“One big fellow box, ‘e got plenty black tooth, plenty white teeth belong ‘im, time master ‘e fight ‘im, fight ‘im, ‘e sing out, sing out!”
From “A Young Traveller in the South Seas” (Iremonger)
The above phrase is given by the author as the translation of the word “piano” into Pidgin English. And what a glorious way to name this object through language. I loved it when I read it and have remembered it ever since.
I am experiencing a similar thing when I watch the Downing Street Briefings. There is always a po-faced person on the left, gravely appraising our situation and then on the right there is what I would like to think of as the speaker of Pidgin English. Look at the expressive faces this smaller person pulls. He is mouthing what appear more to be obscenities than to be offering an exaggerated lip-reading synch to emphasise the speech for those who cannot hear the words of wisdom emanating from his larger friend. Look at the evocative hand gestures that accompany the face-pulling. He is using his whole body to communicate.

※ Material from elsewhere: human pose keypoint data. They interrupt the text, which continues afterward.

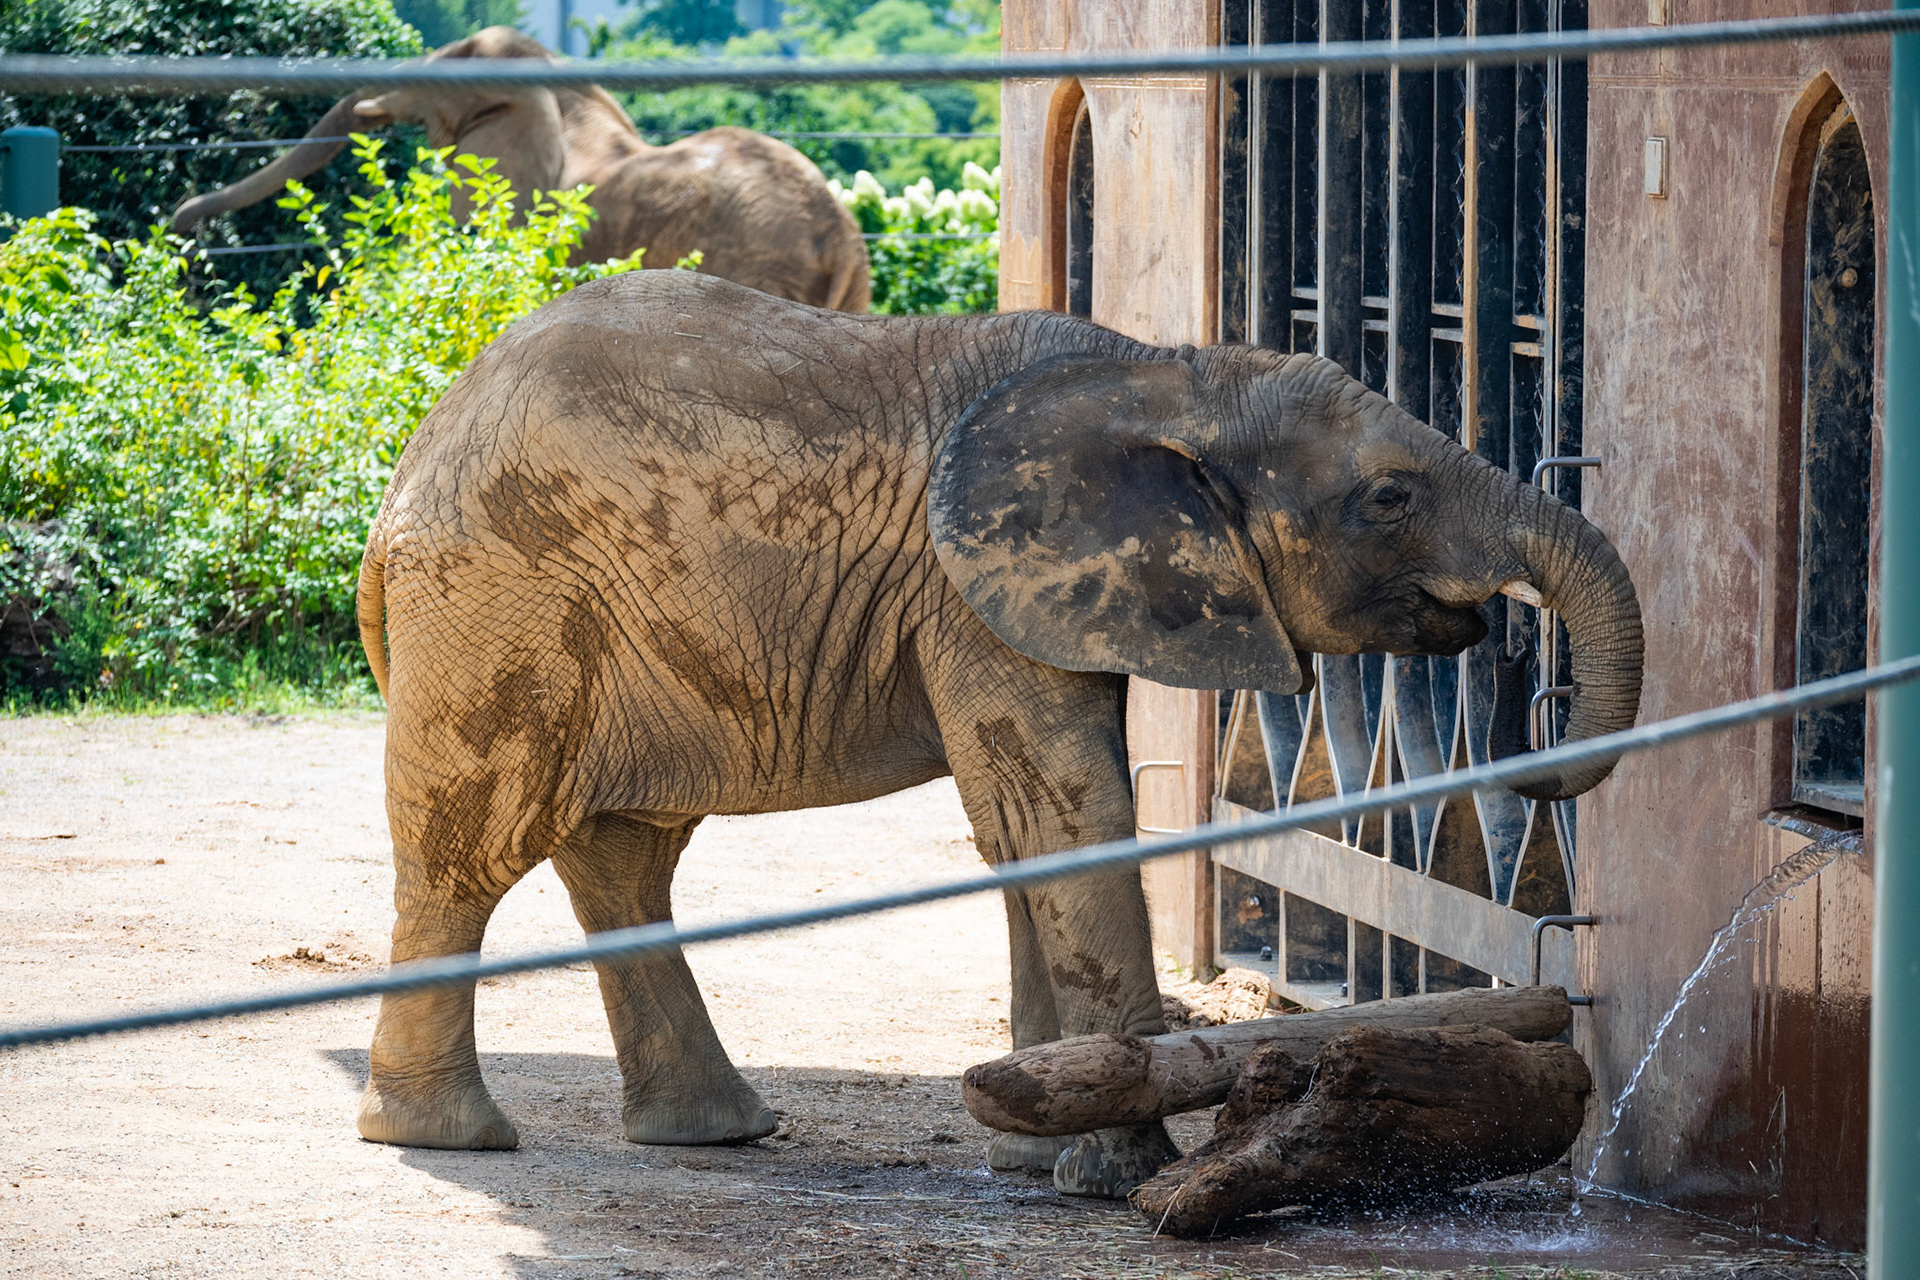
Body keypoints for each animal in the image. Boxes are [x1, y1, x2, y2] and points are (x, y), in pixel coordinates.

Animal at [352, 271, 1643, 1197]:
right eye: (1388, 498)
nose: (1542, 720)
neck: (1167, 374)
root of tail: (412, 463)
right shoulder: (975, 589)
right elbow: (1068, 808)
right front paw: (1120, 1177)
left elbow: (1029, 827)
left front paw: (1033, 1143)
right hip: (499, 602)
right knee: (472, 852)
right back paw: (451, 1136)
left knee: (625, 855)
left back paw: (714, 1133)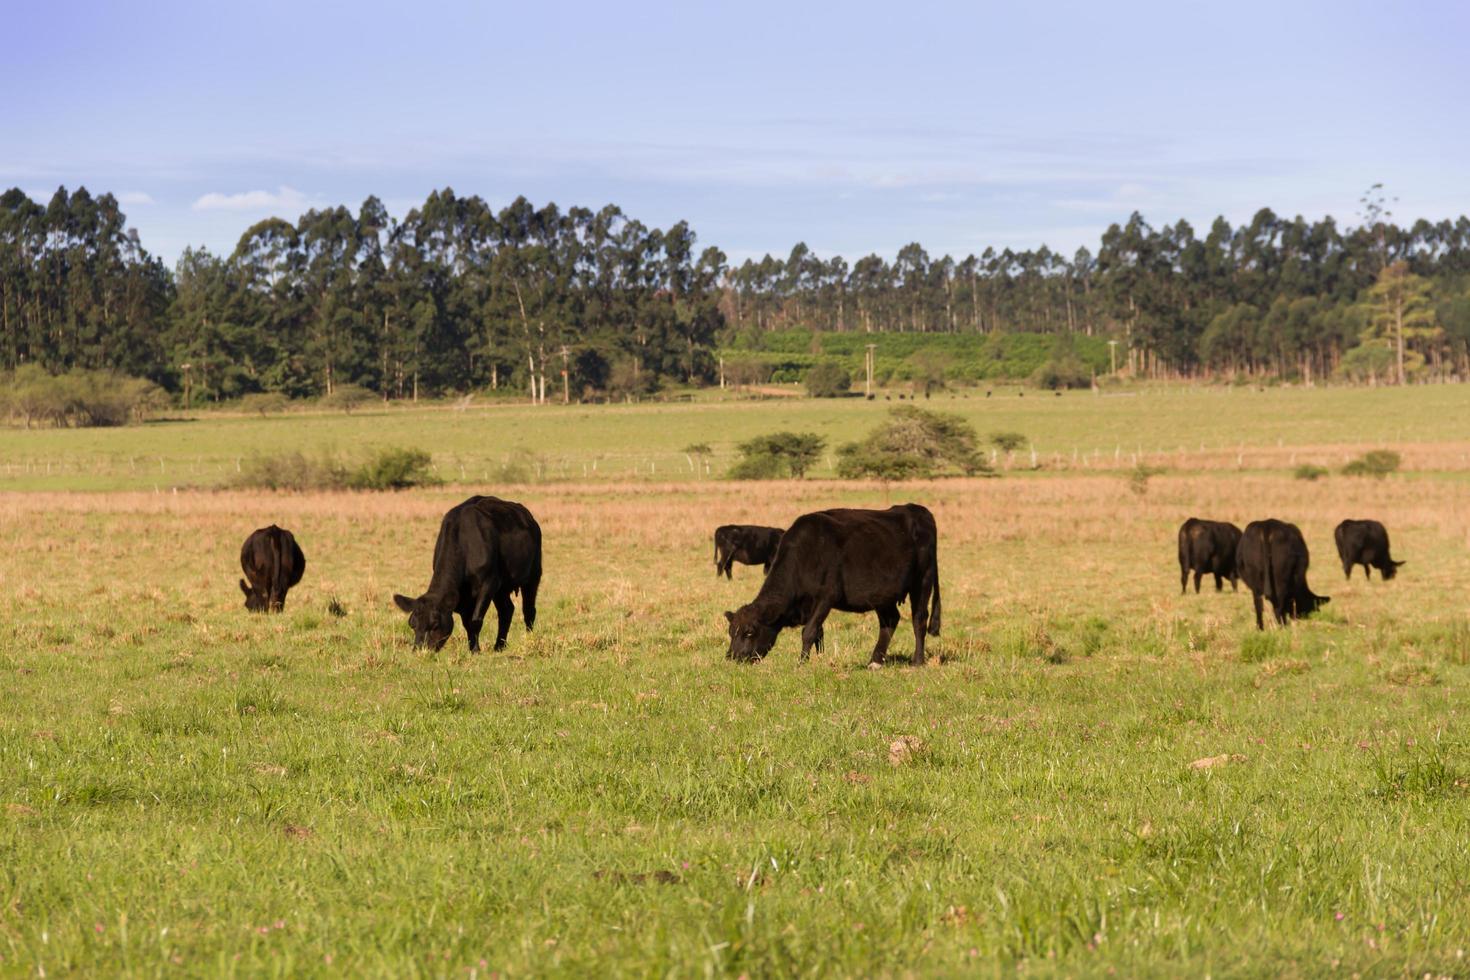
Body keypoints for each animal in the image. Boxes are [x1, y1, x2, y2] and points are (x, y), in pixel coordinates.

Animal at [393, 499, 543, 652]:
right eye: (412, 624)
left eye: (435, 625)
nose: (419, 650)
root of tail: (528, 517)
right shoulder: (465, 597)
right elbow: (467, 623)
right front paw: (473, 648)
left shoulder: (489, 583)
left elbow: (475, 620)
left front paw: (475, 650)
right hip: (501, 589)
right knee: (506, 610)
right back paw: (499, 646)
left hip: (533, 574)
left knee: (529, 610)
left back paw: (528, 640)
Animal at [723, 505, 940, 667]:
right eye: (731, 632)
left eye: (749, 632)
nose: (732, 657)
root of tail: (918, 510)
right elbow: (819, 634)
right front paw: (818, 659)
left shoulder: (826, 597)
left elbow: (809, 631)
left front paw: (801, 663)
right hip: (882, 594)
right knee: (890, 621)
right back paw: (875, 661)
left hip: (923, 580)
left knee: (919, 618)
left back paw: (917, 661)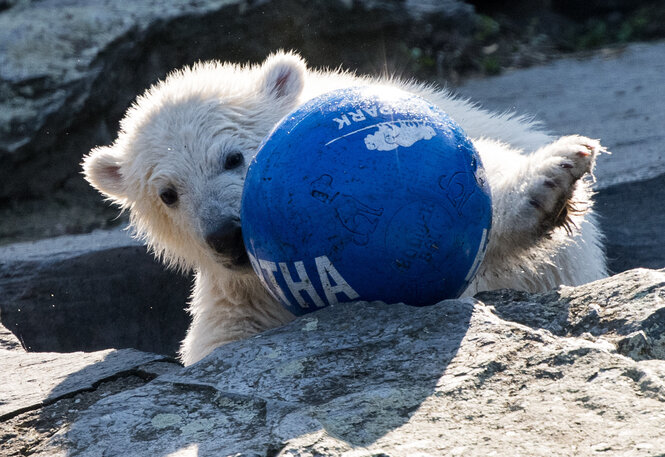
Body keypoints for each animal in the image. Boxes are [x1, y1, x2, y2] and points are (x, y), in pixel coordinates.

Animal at [81, 51, 608, 366]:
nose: (225, 237)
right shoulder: (240, 296)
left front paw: (549, 179)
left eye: (232, 157)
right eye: (168, 193)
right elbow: (219, 341)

As a result of this, I find myself captivated by the visual drama of the diminutive character to the right, to the extent that I soon start to drift off and cease to listen to the person on the left at all.
If you could take Pidgin English and put it into visual form, then this would be it.
I wonder if anyone else has become obsessed by these rather small people who so often pop up on our TV screens and are much more interesting than the politicians and experts at the moment?